Clinton doubled the prison population compared to what it had been under Reagan. Accused of being "soft on crime" during his campaign, he went to attend the execution of a mentally handicapped man, famous for having asked the guard who served him his last meal whether he could keep his yoghurt for later.
Welfare Was Supposed to Reinforce Poverty and Consequently Had to Be Subjected to Merit Criteria.
In 1996, along with the great "Welfare Reform Act," Clinton signed the death certificate for the American left. The attractive idea was: since welfare reinforces poverty, let's submit it to merit criteria.
In this politically savvy marriage of solidarity and common sense, the key word became "responsibility."
Hidden therein, however, as though it were totally insignificant, is what historian Tony Judt has described as the return of the spirit of "England's New Poor Law" of 1834.
As in Dickens's England, citizenship became conditional. So there was an outright assault on the primary idea of social justice, that is, the absolute right to dignity. When one is hungry, well then, one asks for alms.
In its wake, the unconditional right of membership in the community disappeared also. Society became a club in which one is a member "under certain conditions." The images of Hurricane Katrina would reveal the cruel meaning of that conditionality to the whole world.
On top of this "righting" of the left came submission to the capitalist schema of historical determinism. Echoing Margaret Thatcher's famous "Tina" ("There is No Alternative"), New York Times editorialist Tom Friedman explained enthusiastically that once a country puts on the "Golden Straitjacket," "its political choices get reduced to Pepsi or Coke."
It's not the "End of History" Fukuyama proclaimed, but the end of politics. The Faustian neo-liberal pact is to barter away mastery of our collective destiny for a promise of prosperity, a promise that moreover often proves illusory. In close to half the world's countries, income per person in 2000 was inferior to what it had been in 1990.
That denial is enabled by an unstated premise: democracy. Because Clinton was democratically elected, the pact to barter away our destiny is presumed to be 'our' pact, rather than the extortion exerted by the finance sector. It assumes, in other words, that there was some kind of collective decision to pursue greed, that collectively people thought that greed is good. But this only makes sense if the case for continuation and even extension of the collective provisions of the welfare state was made. If the left failed to make this case, then it certainly failed (and I think it did--as I argue in Democracy and Other Neoliberal Fantasies--which will appear in September from Duke).
But that is not the end of politics. It is a defeat.
The response to the end of politics is to turn to culture, playful stagings of resistance (submission), anarchic jabs at power (hysterical foolishness), service and volunteerism (as opposed to organizing), and signing online petitions.
The response to a defeat is to regroup, rethink, and fight back.
"That denial is enabled by an unstated premise: democracy. Because Clinton was democratically elected, the pact to barter away our destiny is presumed to be 'our' pact, rather than the extortion exerted by the finance sector.
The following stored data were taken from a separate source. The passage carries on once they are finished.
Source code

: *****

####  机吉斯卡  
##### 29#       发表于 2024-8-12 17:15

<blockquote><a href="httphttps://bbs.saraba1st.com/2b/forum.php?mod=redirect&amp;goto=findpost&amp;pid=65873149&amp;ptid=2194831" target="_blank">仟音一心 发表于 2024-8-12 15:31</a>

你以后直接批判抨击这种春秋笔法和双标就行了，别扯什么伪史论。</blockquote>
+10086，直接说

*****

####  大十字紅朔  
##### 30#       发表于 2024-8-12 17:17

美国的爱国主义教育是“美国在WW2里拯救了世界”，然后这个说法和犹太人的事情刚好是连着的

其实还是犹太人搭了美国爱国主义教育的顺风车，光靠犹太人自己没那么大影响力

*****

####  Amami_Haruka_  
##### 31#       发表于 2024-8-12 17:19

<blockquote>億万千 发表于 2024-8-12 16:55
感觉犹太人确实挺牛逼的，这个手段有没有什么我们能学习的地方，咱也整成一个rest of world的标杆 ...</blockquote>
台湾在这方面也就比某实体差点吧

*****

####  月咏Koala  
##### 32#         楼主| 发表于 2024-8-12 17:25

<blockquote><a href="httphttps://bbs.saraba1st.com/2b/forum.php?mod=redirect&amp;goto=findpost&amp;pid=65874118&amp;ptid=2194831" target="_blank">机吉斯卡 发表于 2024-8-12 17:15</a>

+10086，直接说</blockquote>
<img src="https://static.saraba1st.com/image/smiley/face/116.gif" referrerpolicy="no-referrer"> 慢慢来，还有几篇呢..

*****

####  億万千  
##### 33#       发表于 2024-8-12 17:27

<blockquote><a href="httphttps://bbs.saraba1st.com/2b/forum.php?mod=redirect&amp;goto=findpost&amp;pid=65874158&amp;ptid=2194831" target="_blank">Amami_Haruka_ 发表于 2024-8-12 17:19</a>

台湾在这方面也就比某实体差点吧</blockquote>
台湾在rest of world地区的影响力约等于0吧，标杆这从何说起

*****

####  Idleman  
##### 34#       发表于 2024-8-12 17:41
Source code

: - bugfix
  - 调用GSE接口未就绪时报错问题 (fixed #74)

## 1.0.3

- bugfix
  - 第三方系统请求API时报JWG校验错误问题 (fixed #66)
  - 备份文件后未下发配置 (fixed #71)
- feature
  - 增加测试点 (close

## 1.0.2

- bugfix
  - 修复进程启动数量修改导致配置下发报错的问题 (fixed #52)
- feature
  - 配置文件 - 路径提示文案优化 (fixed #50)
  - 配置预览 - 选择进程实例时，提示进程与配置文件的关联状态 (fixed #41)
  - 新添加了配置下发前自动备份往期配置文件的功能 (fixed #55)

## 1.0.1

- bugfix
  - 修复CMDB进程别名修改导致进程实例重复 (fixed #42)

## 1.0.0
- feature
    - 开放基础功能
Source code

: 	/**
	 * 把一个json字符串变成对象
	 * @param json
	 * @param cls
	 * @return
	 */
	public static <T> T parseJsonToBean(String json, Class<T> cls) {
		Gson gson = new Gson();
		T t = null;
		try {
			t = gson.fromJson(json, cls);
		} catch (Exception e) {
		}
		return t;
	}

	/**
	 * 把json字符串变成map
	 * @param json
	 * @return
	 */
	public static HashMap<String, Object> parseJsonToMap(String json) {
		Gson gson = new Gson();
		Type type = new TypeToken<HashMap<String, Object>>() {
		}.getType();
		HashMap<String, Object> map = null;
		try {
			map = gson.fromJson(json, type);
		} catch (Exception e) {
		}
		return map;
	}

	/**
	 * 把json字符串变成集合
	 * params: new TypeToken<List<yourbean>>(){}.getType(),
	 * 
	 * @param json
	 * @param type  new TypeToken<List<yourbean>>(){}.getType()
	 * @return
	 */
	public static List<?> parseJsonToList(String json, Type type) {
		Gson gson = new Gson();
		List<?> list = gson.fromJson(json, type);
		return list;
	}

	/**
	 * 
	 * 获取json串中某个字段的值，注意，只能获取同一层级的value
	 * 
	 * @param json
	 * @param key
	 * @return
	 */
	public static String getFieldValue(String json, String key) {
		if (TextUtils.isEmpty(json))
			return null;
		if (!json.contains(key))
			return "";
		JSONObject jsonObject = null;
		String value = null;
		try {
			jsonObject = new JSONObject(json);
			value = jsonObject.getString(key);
It assumes, in other words, that there was some kind of collective decision to pursue greed, that collectively people thought that greed is good. But this only makes sense if the case for continuation and even extension of the collective provisions of the welfare state was made. If the left failed to make this case, then it certainly failed (and I think it did--as I argue in Democracy and Other Neoliberal Fantasies--which will appear in September from Duke)."
I think you're right, in the main, except where you accept that Clinton was elected democratically. That is, I agree that the idea that he was leads to your other points, but that in fact he was not, not because of fraud, but because the electoral system is not democratic. So, though various cases against welfare reform were made, however ineffectively, they didn't matter.